Building Community with the Unfamiliar
By Carl Gladstone and Chris Wilterdink
Making yourself available for the needs of others is an integral marker in a life of discipleship. It can take time, sometimes years, for a person to develop confidence in their faith, and step outside their own comfort zone for the sake of another. Over the past year, Carl Gladstone has written several blog posts with suggestions and observations for disciples who are willing to be in their communities and building diverse relationships.
If you have seen any of the #seeallthepeople conversation from Discipleship Ministries, you already know that intentionality can drive outreach. Knowing why you reach out is as important as how you reach out.
Give Carl’s posts on the sidebar to the right a read, and consider these reflection questions for your own context:
- Do you see injustice in the community where you live?
- When has your church done any (or all) of Jesus’ three tactics?
- Are there any of these tactics that your church does not do well?
- How could young people effectively help their church see injustice?
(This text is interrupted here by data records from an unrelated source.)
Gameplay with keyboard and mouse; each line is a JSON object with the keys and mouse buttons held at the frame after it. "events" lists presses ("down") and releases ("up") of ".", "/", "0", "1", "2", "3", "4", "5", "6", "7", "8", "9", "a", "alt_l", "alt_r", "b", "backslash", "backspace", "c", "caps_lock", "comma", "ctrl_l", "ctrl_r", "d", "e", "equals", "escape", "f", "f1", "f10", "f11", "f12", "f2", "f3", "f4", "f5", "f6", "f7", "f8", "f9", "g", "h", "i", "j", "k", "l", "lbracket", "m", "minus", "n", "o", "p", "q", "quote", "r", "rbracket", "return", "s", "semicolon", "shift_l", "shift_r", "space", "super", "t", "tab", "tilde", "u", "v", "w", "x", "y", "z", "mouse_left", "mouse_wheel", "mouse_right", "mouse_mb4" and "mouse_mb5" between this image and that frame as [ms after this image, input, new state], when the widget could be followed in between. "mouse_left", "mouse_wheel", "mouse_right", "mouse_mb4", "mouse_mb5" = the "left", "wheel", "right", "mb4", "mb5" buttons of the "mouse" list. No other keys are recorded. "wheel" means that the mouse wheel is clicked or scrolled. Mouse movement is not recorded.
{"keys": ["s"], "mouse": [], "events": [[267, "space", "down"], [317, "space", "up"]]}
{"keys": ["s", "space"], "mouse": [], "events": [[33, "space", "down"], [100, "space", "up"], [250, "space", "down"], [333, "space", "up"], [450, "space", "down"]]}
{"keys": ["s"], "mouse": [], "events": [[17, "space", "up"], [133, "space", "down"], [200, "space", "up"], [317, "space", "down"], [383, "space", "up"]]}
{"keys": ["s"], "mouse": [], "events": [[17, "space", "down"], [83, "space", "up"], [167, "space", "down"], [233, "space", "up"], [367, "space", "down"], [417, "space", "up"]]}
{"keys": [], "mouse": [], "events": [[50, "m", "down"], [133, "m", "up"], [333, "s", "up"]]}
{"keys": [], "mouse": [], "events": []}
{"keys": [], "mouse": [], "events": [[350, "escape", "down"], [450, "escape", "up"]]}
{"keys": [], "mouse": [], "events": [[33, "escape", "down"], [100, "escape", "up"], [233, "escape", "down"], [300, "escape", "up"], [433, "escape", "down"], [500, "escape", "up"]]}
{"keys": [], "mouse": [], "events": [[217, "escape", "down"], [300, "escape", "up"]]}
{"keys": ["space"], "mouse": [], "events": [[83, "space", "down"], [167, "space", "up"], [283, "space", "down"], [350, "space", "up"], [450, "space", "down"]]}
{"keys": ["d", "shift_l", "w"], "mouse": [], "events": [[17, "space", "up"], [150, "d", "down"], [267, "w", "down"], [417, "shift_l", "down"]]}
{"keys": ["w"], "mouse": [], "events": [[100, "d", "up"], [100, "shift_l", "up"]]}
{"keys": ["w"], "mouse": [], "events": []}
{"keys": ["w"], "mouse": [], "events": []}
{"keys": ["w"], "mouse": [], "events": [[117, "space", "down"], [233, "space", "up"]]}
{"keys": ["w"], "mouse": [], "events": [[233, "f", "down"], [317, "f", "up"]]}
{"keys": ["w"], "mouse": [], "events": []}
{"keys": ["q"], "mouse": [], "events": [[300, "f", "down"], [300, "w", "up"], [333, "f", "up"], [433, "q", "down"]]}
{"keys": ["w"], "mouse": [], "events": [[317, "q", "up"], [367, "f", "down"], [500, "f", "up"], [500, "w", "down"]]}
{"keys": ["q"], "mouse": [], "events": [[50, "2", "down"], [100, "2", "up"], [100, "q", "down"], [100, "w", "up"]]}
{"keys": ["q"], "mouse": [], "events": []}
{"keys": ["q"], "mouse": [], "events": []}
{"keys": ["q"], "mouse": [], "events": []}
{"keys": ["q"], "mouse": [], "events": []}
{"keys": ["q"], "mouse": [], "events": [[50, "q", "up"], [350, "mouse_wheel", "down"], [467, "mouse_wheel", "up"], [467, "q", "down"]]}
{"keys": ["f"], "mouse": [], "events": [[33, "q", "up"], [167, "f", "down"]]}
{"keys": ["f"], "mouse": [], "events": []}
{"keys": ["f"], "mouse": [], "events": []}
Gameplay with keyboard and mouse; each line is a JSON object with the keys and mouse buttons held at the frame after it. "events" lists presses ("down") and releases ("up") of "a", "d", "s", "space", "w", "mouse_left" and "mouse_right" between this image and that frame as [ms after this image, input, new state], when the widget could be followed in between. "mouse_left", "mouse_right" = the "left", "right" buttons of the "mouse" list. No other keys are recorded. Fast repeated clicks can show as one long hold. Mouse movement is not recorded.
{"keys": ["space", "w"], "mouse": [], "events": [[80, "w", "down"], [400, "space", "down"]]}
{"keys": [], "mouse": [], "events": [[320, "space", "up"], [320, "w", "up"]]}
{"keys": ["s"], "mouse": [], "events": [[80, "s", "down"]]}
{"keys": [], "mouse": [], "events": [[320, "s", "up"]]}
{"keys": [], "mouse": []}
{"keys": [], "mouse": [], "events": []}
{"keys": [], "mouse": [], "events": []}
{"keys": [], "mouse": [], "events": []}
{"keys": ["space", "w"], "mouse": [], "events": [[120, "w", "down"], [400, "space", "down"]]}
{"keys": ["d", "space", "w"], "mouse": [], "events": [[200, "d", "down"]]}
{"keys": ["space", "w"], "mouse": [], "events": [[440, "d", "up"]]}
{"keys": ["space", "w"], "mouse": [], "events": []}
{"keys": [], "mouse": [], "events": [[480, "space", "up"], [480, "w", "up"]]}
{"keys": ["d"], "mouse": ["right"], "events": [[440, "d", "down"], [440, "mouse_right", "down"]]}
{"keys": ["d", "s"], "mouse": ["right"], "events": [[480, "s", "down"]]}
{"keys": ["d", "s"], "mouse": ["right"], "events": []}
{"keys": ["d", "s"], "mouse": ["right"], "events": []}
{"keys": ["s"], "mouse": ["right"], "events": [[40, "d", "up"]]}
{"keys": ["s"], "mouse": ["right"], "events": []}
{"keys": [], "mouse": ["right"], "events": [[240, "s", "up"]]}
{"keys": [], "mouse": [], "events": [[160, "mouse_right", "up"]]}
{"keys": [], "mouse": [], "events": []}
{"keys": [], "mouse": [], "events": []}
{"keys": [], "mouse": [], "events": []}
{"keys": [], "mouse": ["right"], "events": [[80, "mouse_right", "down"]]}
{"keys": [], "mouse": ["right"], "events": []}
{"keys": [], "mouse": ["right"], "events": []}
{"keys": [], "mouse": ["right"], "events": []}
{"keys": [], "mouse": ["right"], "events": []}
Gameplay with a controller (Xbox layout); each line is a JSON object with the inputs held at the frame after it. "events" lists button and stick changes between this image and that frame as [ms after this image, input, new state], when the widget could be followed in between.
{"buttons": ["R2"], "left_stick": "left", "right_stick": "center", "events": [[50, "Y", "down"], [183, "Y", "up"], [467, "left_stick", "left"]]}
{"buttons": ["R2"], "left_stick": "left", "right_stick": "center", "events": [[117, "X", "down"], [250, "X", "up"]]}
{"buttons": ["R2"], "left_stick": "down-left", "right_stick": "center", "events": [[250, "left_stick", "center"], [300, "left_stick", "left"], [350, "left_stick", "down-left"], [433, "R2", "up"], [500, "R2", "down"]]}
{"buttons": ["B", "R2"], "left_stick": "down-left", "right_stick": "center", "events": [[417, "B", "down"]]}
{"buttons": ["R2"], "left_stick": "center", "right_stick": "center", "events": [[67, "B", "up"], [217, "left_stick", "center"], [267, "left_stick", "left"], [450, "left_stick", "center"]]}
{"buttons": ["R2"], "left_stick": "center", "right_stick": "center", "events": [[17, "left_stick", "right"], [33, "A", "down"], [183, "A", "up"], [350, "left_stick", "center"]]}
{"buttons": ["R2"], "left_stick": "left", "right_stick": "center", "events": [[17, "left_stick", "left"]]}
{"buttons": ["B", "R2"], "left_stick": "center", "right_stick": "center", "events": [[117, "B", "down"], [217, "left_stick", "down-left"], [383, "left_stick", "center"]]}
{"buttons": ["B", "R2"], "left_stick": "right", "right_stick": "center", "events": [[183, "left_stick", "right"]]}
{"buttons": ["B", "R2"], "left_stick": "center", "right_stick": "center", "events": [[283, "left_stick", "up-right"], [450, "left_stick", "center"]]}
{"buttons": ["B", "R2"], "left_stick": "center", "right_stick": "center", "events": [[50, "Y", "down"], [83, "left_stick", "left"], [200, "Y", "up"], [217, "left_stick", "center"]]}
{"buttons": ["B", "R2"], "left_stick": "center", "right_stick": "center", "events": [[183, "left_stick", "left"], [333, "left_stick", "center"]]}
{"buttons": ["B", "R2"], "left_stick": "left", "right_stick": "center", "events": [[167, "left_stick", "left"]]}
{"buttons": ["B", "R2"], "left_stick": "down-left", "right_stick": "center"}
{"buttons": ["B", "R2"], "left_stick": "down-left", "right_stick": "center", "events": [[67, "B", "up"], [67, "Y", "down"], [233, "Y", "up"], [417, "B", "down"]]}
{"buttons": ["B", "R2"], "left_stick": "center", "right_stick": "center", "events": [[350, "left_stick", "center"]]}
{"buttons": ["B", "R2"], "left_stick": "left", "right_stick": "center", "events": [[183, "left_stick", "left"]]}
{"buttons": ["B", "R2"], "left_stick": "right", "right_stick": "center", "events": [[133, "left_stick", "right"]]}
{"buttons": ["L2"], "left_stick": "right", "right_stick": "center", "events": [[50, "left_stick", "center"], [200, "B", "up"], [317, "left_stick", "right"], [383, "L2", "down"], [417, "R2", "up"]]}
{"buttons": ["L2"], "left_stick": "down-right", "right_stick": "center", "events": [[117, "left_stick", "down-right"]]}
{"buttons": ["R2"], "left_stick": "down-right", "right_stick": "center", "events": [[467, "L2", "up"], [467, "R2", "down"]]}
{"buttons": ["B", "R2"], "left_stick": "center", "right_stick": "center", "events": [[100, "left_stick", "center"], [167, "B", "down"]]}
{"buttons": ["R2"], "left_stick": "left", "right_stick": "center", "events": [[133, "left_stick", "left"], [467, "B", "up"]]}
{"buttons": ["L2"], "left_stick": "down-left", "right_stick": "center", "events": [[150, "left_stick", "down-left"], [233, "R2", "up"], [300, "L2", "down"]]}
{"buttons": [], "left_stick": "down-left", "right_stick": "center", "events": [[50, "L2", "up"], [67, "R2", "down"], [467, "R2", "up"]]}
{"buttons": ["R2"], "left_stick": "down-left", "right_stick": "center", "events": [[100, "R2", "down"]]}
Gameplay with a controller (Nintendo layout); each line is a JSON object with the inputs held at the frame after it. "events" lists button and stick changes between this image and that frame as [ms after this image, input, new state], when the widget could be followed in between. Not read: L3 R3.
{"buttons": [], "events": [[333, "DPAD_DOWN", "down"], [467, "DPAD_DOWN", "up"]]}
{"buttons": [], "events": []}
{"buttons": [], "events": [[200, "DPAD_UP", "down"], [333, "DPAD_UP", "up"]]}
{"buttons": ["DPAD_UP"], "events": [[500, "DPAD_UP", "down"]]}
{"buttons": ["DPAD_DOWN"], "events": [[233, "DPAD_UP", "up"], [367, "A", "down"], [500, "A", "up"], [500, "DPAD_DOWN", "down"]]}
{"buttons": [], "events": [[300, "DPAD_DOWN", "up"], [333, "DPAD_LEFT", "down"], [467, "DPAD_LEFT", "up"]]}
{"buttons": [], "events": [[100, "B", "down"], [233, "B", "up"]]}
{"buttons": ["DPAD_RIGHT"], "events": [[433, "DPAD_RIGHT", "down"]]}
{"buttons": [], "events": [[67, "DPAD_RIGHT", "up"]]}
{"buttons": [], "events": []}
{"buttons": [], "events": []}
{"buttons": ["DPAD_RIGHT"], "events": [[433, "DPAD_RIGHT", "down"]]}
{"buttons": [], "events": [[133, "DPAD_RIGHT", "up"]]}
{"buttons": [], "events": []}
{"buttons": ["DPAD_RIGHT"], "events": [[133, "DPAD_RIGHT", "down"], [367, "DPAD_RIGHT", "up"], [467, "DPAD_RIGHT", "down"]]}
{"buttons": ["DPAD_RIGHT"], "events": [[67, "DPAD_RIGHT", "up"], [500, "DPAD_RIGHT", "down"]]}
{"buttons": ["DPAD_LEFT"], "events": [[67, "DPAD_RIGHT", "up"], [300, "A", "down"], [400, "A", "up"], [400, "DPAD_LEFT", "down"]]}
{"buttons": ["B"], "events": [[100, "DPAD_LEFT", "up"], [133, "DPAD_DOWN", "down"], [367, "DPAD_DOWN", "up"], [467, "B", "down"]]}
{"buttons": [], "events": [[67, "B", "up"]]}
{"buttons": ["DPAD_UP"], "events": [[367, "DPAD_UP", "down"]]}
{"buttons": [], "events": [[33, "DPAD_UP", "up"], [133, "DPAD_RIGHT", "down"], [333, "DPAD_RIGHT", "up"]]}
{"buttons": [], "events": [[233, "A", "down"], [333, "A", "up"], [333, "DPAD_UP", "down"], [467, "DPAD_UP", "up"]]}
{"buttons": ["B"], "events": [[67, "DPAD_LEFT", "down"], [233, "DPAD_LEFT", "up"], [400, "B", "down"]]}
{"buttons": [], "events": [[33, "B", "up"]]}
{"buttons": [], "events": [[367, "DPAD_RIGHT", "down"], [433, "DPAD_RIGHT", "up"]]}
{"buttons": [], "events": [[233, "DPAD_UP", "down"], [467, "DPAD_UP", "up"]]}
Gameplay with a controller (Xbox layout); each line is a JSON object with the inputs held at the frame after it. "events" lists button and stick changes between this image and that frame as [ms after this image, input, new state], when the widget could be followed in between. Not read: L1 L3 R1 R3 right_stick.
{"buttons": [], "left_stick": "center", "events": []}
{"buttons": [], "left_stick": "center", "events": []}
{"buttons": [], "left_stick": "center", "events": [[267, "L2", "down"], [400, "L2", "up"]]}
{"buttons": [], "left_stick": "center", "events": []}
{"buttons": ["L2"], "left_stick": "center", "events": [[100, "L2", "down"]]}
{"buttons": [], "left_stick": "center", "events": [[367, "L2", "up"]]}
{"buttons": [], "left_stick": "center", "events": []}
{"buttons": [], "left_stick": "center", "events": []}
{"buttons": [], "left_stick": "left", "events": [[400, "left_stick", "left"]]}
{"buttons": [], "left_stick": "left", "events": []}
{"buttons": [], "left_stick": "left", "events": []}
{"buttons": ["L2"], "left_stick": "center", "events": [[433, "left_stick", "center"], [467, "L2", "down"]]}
- Have you personally experienced awkward interactions with a young person in a faith setting? How did you, or your group, move beyond the initial awkwardness of welcoming another who “didn’t seem to belong?”
- How might “small, safe conversations” help your efforts to connect with people in your community that do not attend your church?
- Where are the meeting places that naturally fit for you, or your church members, to spend time in the community? Where are the places that young people spend their time?
- How could the ideas in Philippians 2:3-8 influence the way that your church interacts with young people in your community?